The majority of mandatory evacuation orders have now been downgraded for areas including Sutter County around the Oroville Dam Spillway, which threatened to collapse during the floods.
However, San Jose, the 10th largest city in the US, remains one of the most substantial urban regions affected, with 36,000 homes estimated to be hit by floodwater, report the San Francisco Gate.
City Mayor Sam Liccardo has admitted failures in the official response to the storm crisis.
“If the first time that a resident is aware that they need to get out of a home is when they see a firefighter in a boat, then clearly something went wrong,” Mayor Sam Liccardo said, report KQED News.
“We are assessing what it is that led to that failure.”
Meanwhile, the local government of San Jose has issued an emergency alert declaring that while flood water is creeping back, residents should not return to their homes until authorities deem it safe to do so.
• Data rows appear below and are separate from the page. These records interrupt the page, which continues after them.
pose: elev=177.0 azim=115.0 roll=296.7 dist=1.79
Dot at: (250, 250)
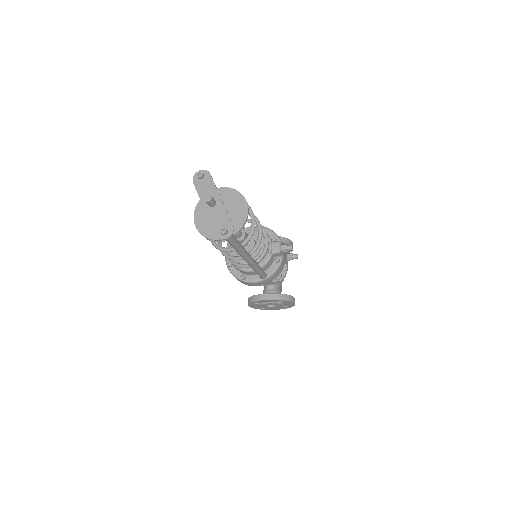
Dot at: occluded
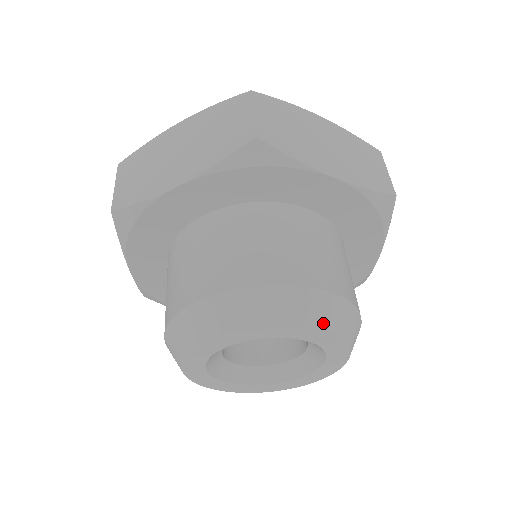
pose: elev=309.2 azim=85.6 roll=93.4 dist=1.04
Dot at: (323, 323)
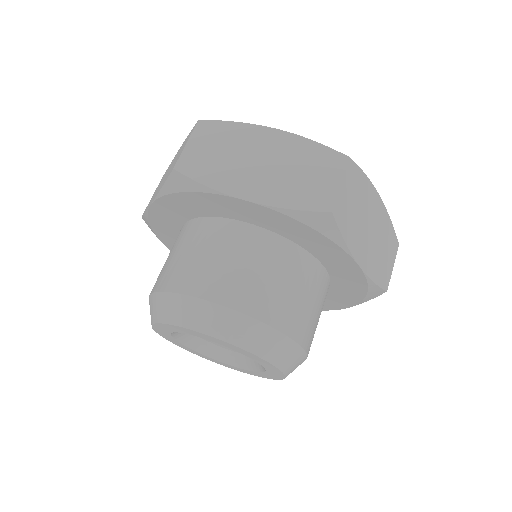
Dot at: (214, 332)
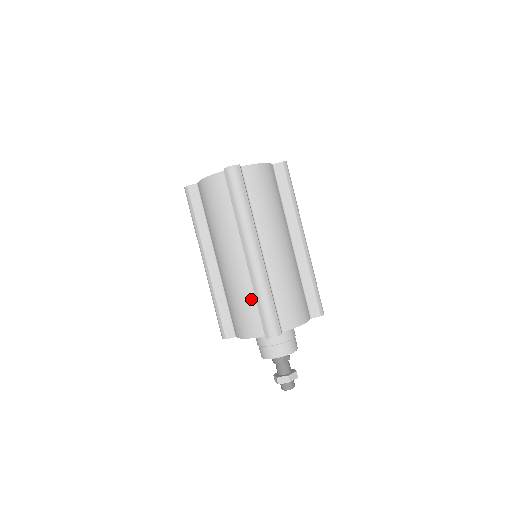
The notice informs people to be wary of live electrical units in flooded buildings and structurally unsound walls.
Back at Rock Springs/Nordale flood site, waters receding to pre-surge levels from Tuesday but still slow going (second pic from surge) pic.twitter.com/AtZiqmLwrR— Robert Salonga (@robertsalonga) February 22, 2017
“Water is beginning to subside, however, levels are still high. Many areas are still unsafe to access. The City continues to send in teams to assess damage and determine when it is safe for residents to return to their homes,” read a San Jose government emergency alert.
“Flood water and homes, cars, and belongings that have been flooded should be treated as contaminated.”
Evacuation notices are still in place in the Oakland and Rock Springs Area of San Jose. A map of the areas still out of bounds for people has been listed on the San Jose government website.
Meanwhile, homes to the south of the city near Lexington Reservoir and Anderson Lake remain in flood danger zones.
Weather reports by the United States Geological Survey suggests a rain respite in California until Sunday, when another “storm system is predicted to bring 1-3 inches [2.5cm to 7.5cm] of rain to the regions on Sunday.”
The agency say the area remains on alert with streamgages reporting river flows 90 per cent above the normal levels in parts of California, like on the Sacramento and San Joaquin Rivers.